Rumination has the same fruitless quality. Long after we've passed the point of learning from a mistake, we've run it through our mind as if the regret that fills our hearts will create the same perverse satisfaction as scratching an itch.
What if we could turn this habit into something positive? What if we could follow Saint Paul, "Forgetting what is behind and straining toward what is ahead … toward the goal to win the prize for which God has called me heavenward in Christ Jesus." (Phil 3:13,14)
I believe Saint Paul speaks from experience, reflecting his life as Saul the Tax Collector, long before he met God on the road to Damascus. So when he wrote those words later in life, he may have been wishing to put his previous life far behind.
All those goals you didn't accomplish last year? The same ones you will write again this year? The 10 pounds to lose that became 15, the credit card you paid off somehow has the same balance? Or the promise to spend more time with God to become a better Christian?
What if instead of ruminating on why we failed again, what if instead of doing more we decided to do one thing better?
Instead of ruminating on our weight loss, we decide to shop the perimeter of the grocery store for fresh food? Just that one change. Instead of being overwhelmed by our mountain of debt, we picked the card with the smallest balance and worked on paying it off? And instead of promising to read the entire Bible in a year, we decided to read just 10 verses of a psalm and prayerfully ask God to show us their meaning from his perspective?
"Not more, but better" will be our motto.

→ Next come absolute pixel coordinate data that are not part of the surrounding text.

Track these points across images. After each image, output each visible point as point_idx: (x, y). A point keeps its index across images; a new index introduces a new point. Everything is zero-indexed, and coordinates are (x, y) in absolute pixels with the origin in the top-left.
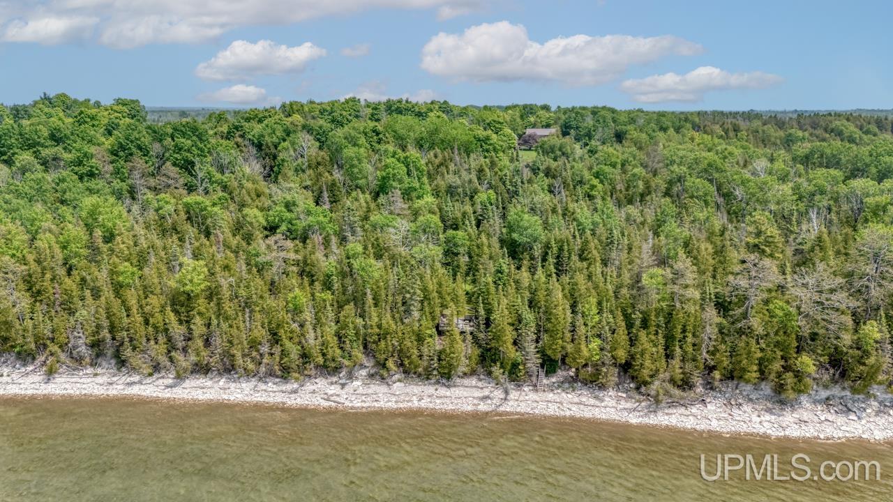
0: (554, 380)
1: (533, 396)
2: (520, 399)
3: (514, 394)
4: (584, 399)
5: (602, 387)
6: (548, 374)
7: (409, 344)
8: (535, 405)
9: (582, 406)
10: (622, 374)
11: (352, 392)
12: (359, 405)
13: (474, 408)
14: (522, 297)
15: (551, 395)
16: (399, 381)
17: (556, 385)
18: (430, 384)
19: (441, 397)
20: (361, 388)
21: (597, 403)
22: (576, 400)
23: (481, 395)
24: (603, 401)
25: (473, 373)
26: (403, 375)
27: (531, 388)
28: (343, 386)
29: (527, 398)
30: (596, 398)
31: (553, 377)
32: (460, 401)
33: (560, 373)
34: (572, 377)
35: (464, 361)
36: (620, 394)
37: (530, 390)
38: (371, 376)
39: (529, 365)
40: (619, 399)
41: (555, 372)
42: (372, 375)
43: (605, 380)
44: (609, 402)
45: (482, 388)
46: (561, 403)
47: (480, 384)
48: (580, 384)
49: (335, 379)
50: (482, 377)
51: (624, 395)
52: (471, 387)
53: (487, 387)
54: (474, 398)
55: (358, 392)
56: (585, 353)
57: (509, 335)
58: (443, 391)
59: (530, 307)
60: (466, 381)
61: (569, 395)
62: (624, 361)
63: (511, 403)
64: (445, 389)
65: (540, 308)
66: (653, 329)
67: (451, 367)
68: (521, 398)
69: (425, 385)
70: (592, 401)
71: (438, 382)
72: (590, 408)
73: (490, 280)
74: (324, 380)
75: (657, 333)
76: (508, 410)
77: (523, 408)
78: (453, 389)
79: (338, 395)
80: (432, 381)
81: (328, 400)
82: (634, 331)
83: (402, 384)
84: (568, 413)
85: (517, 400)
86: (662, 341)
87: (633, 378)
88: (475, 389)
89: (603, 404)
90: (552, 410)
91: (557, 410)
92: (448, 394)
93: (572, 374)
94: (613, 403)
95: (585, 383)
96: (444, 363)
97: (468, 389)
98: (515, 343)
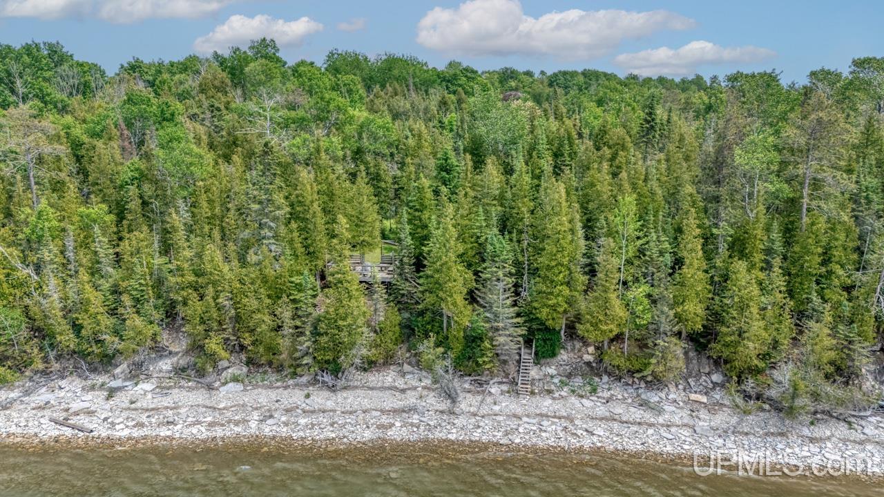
0: (552, 370)
1: (508, 404)
2: (481, 412)
3: (468, 402)
4: (619, 409)
5: (656, 382)
6: (539, 358)
7: (254, 304)
8: (513, 424)
9: (616, 425)
10: (691, 354)
11: (127, 405)
12: (126, 433)
13: (379, 433)
14: (486, 212)
15: (548, 402)
16: (235, 379)
17: (556, 380)
18: (297, 385)
19: (313, 412)
20: (149, 396)
21: (648, 416)
22: (601, 410)
23: (398, 404)
24: (660, 412)
25: (388, 360)
26: (245, 369)
27: (505, 387)
28: (112, 393)
29: (497, 408)
30: (644, 404)
31: (549, 365)
32: (350, 419)
33: (563, 356)
34: (588, 364)
35: (367, 335)
36: (693, 396)
37: (502, 393)
38: (180, 371)
39: (502, 339)
40: (694, 408)
41: (554, 355)
42: (183, 370)
43: (661, 368)
44: (674, 414)
45: (403, 391)
46: (570, 419)
47: (400, 383)
48: (605, 378)
49: (100, 379)
50: (407, 367)
51: (704, 399)
52: (383, 388)
53: (415, 388)
54: (383, 411)
55: (138, 405)
56: (619, 311)
57: (458, 279)
58: (320, 398)
59: (502, 231)
60: (373, 378)
61: (584, 401)
62: (699, 327)
63: (460, 421)
64: (326, 393)
65: (520, 232)
66: (758, 257)
67: (338, 347)
68: (483, 411)
69: (286, 388)
70: (637, 414)
71: (314, 382)
72: (635, 428)
73: (426, 182)
74: (78, 381)
75: (768, 266)
76: (452, 437)
77: (485, 433)
78: (341, 396)
79: (90, 413)
80: (304, 379)
81: (64, 423)
82: (719, 263)
83: (240, 387)
84: (587, 443)
85: (475, 415)
86: (779, 281)
87: (717, 363)
88: (388, 392)
89: (661, 420)
90: (550, 436)
91: (562, 434)
92: (330, 404)
93: (587, 358)
94: (681, 416)
95: (617, 375)
96: (324, 339)
97: (375, 393)
98: (472, 298)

Lately I've been ruminating on a deeper relationship with God. My first instinct is a spiritual equivalent of the 10,000 hours to mastery. Every book read must be on faith, every free moment spent in church or prayer or, at the least, thinking pure thoughts. All of which may not get me to sundown on January 1st. Yet, I recall, the journalist who took a closer look at this theory discovered that it wasn't the number of hours, but focus and increasing our skills, which led to achievement.
God said, "You will seek me and find me when you seek me with all your heart." (Jeremiah 29:13)
What if I apply my passion for a deeper relationship with God by asking myself how I can get more from my weekly hour of Adoration at St. Mary's, something I enjoy and speaks to my heart? I love this quiet hour of contemplative prayer, it makes my entire week seem lighter. What if Adoration became my locus for the closer relationship I desire with God?
Not more, but better, might be a compassionate and more meaningful yardstick to measure our progress this year.